If the health law is repealed, the rate of uninsured individuals would double in the year 2019. According to a report made by Urban Institute, close to 59 million people will be without coverage, increasing the uninsured rate by 103%.
Americans, even those who voted for Trump, are beginning to realize the consequences of repealing Obamacare. It is particularly scary for those who require life-saving treatments as repealing the law could put them in a very precarious situation.
The Kaiser Family Foundation, for example, found that the percentage of Republicans who want the ACA to be repealed has dropped from 69% to 52% since the election. Furthermore, the Foundation also found that about 30% of American adults under the age of 65 have medical conditions that would have prevented them from getting coverage before the ACA, while more than half say that either they or a member of their family has a pre-existing medical condition.

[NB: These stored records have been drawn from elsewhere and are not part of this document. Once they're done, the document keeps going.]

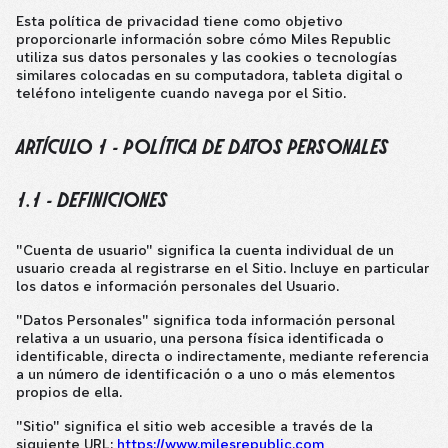
Esta política de privacidad tiene como objetivo
proporcionarle información sobre cómo Miles Republic
utiliza sus datos personales y las cookies o tecnologías
similares colocadas en su computadora, tableta digital o
teléfono inteligente cuando navega por el Sitio.
ARTÍCULO 1 - POLÍTICA DE DATOS PERSONALES
1.1 - DEFINICIONES
"Cuenta de usuario" significa la cuenta individual de un
usuario creada al registrarse en el Sitio. Incluye en particular
los datos e información personales del Usuario.
"Datos Personales" significa toda información personal
relativa a un usuario, una persona física identificada o
identificable, directa o indirectamente, mediante referencia
a un número de identificación o a uno o más elementos
propios de ella.
"Sitio" significa el sitio web accesible a través de la
siguiente URL:
https://www.milesrepublic.com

Pamela Gross, who lives in Santa Barbara, California, is one of those Americans diagnosed with chronic lupus and her treatment costs over $5,000 every month.

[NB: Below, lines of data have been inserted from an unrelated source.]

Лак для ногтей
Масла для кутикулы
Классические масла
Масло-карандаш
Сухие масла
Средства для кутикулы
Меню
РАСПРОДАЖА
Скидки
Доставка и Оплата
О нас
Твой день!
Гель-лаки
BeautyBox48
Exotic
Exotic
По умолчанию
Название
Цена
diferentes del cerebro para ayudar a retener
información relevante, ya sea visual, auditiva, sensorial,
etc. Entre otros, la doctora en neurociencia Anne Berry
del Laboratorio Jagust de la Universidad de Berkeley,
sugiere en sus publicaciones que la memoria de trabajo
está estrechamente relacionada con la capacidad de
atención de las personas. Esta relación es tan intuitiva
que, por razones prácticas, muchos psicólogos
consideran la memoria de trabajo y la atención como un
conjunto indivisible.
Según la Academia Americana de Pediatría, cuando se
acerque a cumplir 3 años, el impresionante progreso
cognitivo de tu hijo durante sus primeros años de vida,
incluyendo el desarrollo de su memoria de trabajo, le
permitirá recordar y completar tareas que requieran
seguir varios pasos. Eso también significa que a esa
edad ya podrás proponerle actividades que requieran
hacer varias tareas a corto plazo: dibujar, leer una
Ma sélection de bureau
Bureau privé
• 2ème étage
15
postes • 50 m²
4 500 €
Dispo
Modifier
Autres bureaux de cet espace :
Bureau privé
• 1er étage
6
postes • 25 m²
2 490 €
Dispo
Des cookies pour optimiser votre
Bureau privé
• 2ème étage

Although her disability gives her access to Medicare, she also depends on the state’s Medicaid program, known as Medi-Cal, to help pay for treatment costs that are not covered by Medicare.

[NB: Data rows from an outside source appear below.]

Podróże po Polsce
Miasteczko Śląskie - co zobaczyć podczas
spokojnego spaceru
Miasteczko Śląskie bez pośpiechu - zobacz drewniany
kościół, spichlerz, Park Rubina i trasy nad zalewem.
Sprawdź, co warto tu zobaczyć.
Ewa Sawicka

Gross did not have insurance before Obamacare. However, when she received a Supplemental Security income, she could have lost her eligibility for Medi-Cal coverage which pays for co-pays and insurance premiums. Without it, she would not have the means to pay for an individual insurance policy. Her doctor told her that without medications and proper medical monitoring, she won’t be able to make it.
Fortunately, Obamacare expanded Medicaid eligibility and raised the income limits of the program so the cost of living increase she gets from her SSI is no longer a concern. But if Obamacare gets repealed, then Medicaid expansion will also be eliminated. If this happens, Gross fears she will lose eligibility and even her life.